(Saved entries)

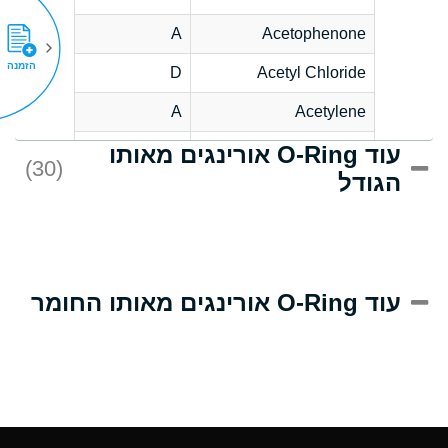
A
Acetophenone
הזמנה
D
Acetyl Chloride
A
Acetylene
עוד O-Ring אורינגים מאותו
D
Acrlylonitrile
(30)
הגודל
A
Adipic Acid
D
Alkazene
(Dibromoethylbenzene)
A
Alum-NH3-Cr-K
עוד O-Ring אורינגים מאותו החומר
(Aqueous)
A
Aluminum Acetate
(Aqueous)
A
Aluminum Chloride
(Aqueous)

_What is being asked_: Whenever the word "Aluminum" shows up in a line of the entries, list that line.

_Final answer_:
Aluminum Acetate
Aluminum Chloride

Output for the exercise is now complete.